SmartHome: Enable the Echo to discover and control a wide variety of smart home devices like lights, sensors and lots over different networking technologies like Zigbee, LoRa, WiFi, BLE and more recently Matter

Device Analytics: As a side project, I (with 2 other junior engineers) developed a tool called Tango that periodically collects anonymized device logs from Beta customers, indexes them into a NoSQL database like ElasticSearch and allows developers and testers to continuously monitor the performance of Echo devices. This tool gained in popularity and was soon extended to other Amazon devices like FireTV and Echo Auto. My team then expanded the scope of the tool to also include device metrics which provided valuable insight on how customers use the device. For example, the first 2 generations of Echo had a movable ring to control device volume. The metrics data revealed that a very small fraction of customers use this ring to change volume, but rather opt to use a voice command instead. This prompted the Hardware team to replace the ring with less expensive push buttons, thereby reducing the BOM cost of future generation devices

Worked on several software features of the networking stack that runs on Cisco's portfolio of routers, switches and wireless access points. These include

802.11v
(https://standards.ieee.org/ieee/802.11v/3695/)
Contributed to the IEEE 802.11v specification for features related to client device power savings. Designed and implemented features such as Directed Multicast Service (DMS), TIM Broadcast, Proxy ARP, BSS Max Idle, Traffic Filtering Service (TFS) and BSS Transition Management.

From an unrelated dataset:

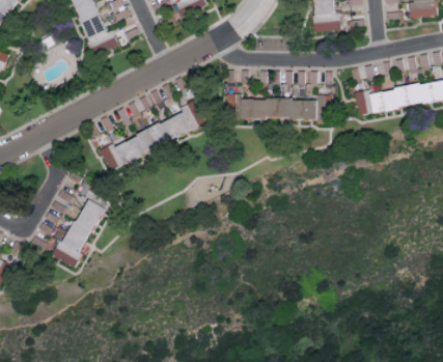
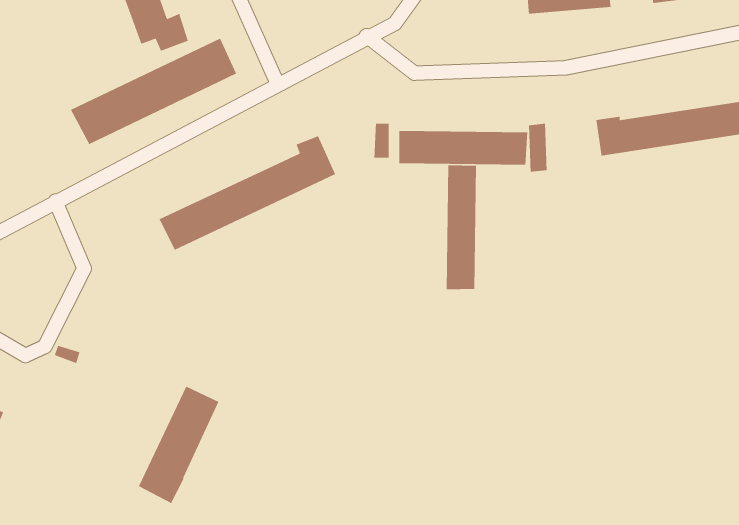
building: none -> [70,37,237,145]
building: none -> [446,164,477,290]
building: [55,198,103,268] -> [138,385,220,504]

Application Visibility and Control (AVC)
(https://www.cisco.com/c/en/us/td/docs/ios/solutions_docs/avc/guide/avc-user-guide/avc_tech_overview.html)
Key member of the team that designed and implemented the core metric definition, parsing, aggregation and transmission logic for the overall AVC solution.


Media Frame Protection
Developed a QoS packet marking scheme that improves the quality of real-time interactive video streaming over a network when the bottleneck link is oversubscribed by upto 20%